A few years of higher interest rates is getting baked into the India story. Macro tailwinds we enjoyed these past years (like oil, inflation, CAD etc) are turning negative at the margin, but not alarmingly so. Meanwhile, micro-underpinnings have solidified, for e.g. spinoffs from unorganized to organized, rationalization of logistics following GST, resolution and repair for Banks following new bankruptcy code, grassroot level demand strengthening on policies like housing for all, electricity for all and MUDRA all point to higher economic growth.
However, over the last couple of years, we have seen stock prices rising ahead of earnings delivery.
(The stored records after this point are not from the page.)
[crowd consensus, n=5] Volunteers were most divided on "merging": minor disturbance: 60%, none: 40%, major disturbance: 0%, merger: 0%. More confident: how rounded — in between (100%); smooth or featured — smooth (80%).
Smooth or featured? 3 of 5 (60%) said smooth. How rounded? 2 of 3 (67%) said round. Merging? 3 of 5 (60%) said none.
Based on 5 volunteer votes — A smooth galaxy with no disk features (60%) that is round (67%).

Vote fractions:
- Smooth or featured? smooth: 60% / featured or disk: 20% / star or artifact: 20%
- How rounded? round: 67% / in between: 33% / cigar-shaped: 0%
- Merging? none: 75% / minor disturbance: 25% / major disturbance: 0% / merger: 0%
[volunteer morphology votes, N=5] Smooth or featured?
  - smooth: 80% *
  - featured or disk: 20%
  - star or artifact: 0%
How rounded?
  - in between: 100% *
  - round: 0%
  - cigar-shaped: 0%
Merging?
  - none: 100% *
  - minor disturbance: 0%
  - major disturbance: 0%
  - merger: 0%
Going forward we expect earnings growth to come thru. However price performance will now lag or be relatively muted as PE multiples are expected to soften on the back of expected rise in interest rates. Companies where expectations are high (reflected in relatively rich multiples) would be vulnerable if earnings growth doesn’t stack up sufficiently.
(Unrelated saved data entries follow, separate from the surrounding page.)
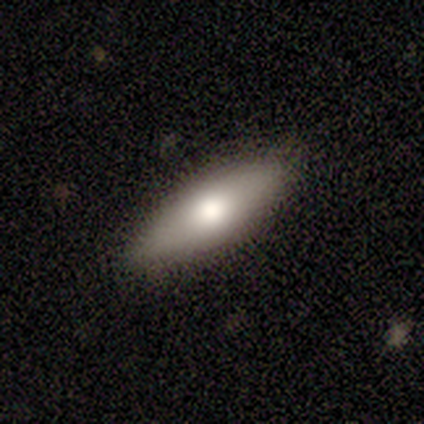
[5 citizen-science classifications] smooth-or-featured: featured or disk: 60% | smooth: 40% | star or artifact: 0%
  disk-edge-on: yes: 67% | no: 33%
    edge-on-bulge: rounded: 100% | boxy: 0% | none: 0%
  merging: none: 100% | minor disturbance: 0% | major disturbance: 0% | merger: 0%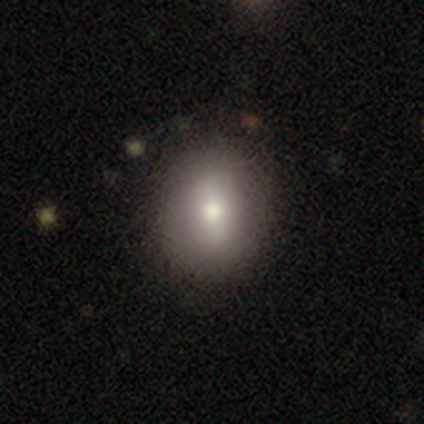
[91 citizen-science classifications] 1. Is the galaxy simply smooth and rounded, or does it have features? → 66% smooth, 24% featured or disk, 10% star or artifact.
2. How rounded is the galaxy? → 52% in between, 45% round, 3% cigar-shaped.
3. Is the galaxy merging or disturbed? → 88% none, 9% minor disturbance, 4% major disturbance, 0% merger.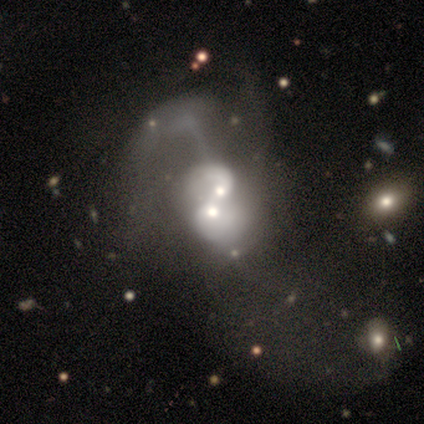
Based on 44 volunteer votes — Smooth or featured: featured or disk — 84% (smooth — 11%)
Edge-on disk: no — 100%
Bar: no — 86% (weak — 8%)
Spiral arms: no — 51% (yes — 49%)
Bulge size: moderate — 78% (large — 14%)
Merging: merger — 93% (major disturbance — 7%)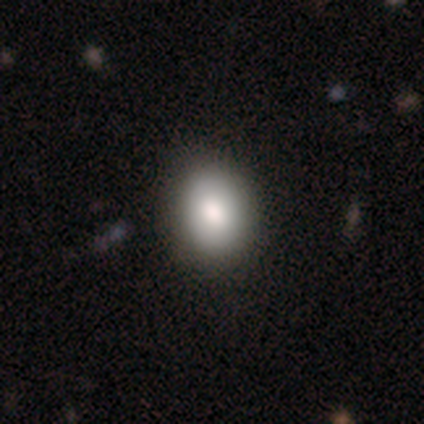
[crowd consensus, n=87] This appears to be a smooth galaxy with no disk features (82%) that is round (56%). Merging: none (87%).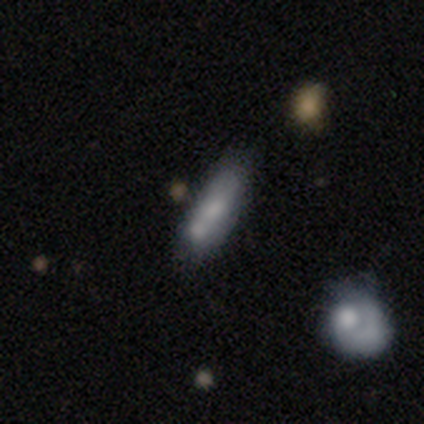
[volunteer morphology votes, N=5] A smooth galaxy with no disk features (100%) that is cigar-shaped (60%). Merging: none (60%).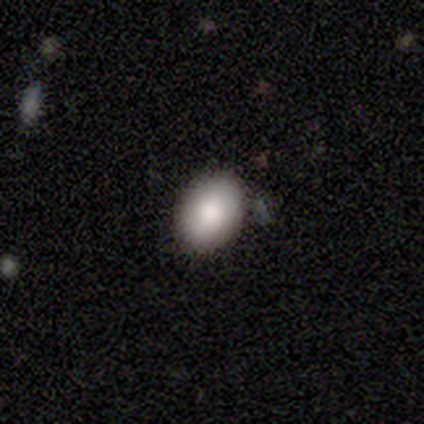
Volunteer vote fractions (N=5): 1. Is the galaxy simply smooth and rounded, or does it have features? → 80% smooth, 20% featured or disk, 0% star or artifact.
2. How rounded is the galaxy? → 75% in between, 25% round, 0% cigar-shaped.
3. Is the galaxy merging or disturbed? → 100% none, 0% minor disturbance, 0% major disturbance, 0% merger.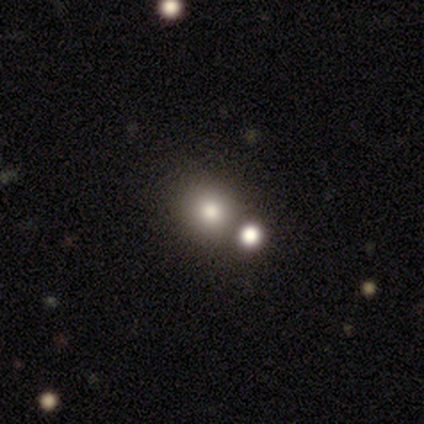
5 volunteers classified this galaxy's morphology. type=smooth (100%); roundness=round (100%); merging=none (100%).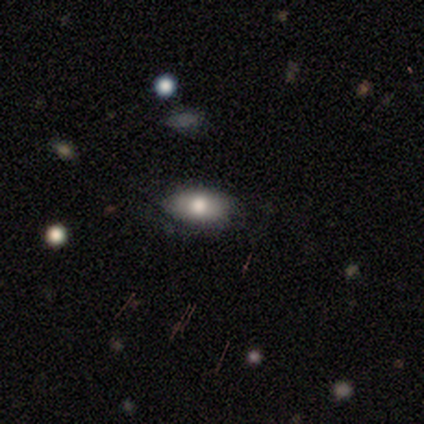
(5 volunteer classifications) Volunteers were most divided on "how rounded": in between: 80%, round: 20%, cigar-shaped: 0%. More confident: smooth or featured — smooth (100%); merging — none (100%).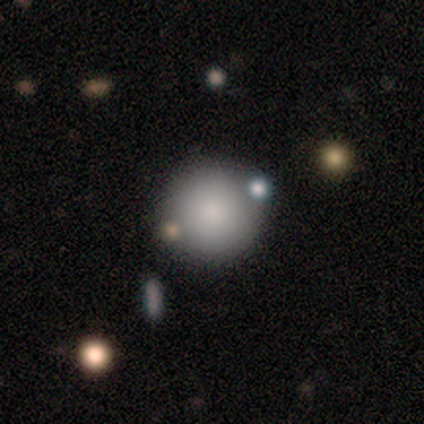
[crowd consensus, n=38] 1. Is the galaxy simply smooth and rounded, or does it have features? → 92% smooth, 5% star or artifact, 3% featured or disk.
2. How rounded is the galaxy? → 100% round, 0% in between, 0% cigar-shaped.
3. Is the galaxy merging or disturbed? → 67% none, 17% minor disturbance, 14% merger, 3% major disturbance.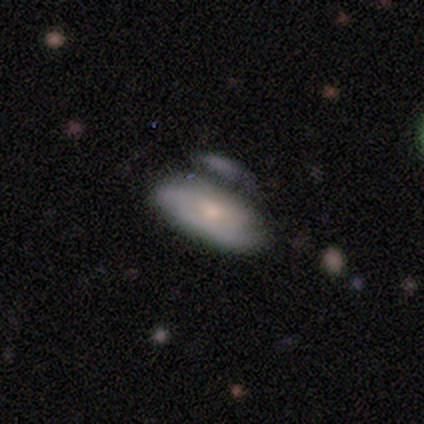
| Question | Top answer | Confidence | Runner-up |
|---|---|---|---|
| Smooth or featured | smooth | 75% | featured or disk (25%) |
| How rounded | in between | 100% | — |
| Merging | none | 50% | minor disturbance (25%) |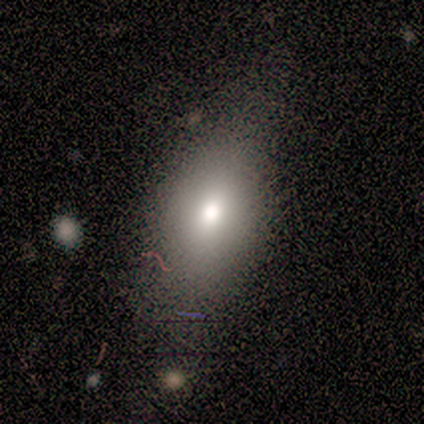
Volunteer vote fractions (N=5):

Having said that, Q3 FY18 earnings result have not been too bad so far, although we do reiterate that they have to be read with caution due to the low base from last year caused by demonetization.
Q3 FY18 earnings season
Q3FY18 earnings growth of 22% YoY (ex OMCs and SBI - reported a loss of Rs 24.2 bn in Q3FY18 on sharp increase in provisions on investments/NPAs) has been the highest during FY18 and the second best since 2014. Aggregate earnings for the 150 companies under our coverage universe are in line with our expectations. Large sectors which positively surprised our estimates are (1) NBFC – Largely driven by HDFC on account of huge one-time gain from its stake sale in HDFC Life; (2) IT - Midcap space saw strong growth across verticals in a seasonally weak quarter. Margin performance was driven by utilization uptick and cost controls. and
(3) Resources – Better-than-expected steel realization. Cement as expected posted 10% decline in earnings. Earnings growth nearly doubled for Retail sectors, while it grew more than 20% YoY for Engineering, Infrastructure and Resources.
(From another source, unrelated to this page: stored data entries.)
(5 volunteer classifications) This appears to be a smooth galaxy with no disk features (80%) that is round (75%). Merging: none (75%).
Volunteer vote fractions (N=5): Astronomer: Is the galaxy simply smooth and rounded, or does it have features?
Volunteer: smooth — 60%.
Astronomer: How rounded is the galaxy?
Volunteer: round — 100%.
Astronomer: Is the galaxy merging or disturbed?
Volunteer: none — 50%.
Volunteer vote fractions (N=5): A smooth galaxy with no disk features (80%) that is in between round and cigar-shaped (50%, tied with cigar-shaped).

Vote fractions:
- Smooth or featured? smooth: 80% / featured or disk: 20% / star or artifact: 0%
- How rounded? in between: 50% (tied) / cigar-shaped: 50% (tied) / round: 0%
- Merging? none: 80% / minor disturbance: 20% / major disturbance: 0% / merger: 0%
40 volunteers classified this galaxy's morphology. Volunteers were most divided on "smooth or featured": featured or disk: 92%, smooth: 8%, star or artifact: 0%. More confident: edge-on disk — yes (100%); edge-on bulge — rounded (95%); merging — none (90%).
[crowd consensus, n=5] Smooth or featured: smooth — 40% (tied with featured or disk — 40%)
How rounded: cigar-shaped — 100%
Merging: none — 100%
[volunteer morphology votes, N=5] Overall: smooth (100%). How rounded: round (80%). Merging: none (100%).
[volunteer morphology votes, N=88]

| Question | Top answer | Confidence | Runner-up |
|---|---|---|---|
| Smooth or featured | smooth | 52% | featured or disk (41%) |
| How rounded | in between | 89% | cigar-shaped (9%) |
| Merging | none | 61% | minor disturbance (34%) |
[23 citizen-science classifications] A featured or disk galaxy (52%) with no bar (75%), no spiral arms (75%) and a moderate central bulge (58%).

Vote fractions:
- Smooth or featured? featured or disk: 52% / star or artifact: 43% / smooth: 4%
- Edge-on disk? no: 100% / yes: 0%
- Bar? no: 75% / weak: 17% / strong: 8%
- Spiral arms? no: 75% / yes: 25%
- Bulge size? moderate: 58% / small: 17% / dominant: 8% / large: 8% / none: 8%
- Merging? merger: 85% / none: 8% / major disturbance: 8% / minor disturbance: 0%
Sensex companies: The best earnings quarter since 2014. 28 companies posted earnings growth of 24% YoY, in keeping with our estimates. The key contributors to this superior growth are HDFC, Infosys, Tata Motors, Tata Steel, HDFC Bank and L&T. We marginally increase our Sensex EPS estimate for FY18 by ~1% and maintain FY19 estimate. EPS growth for FY18 stands at 12% (Rs 1,603) and rises to 20% (Rs 1,931) in FY19.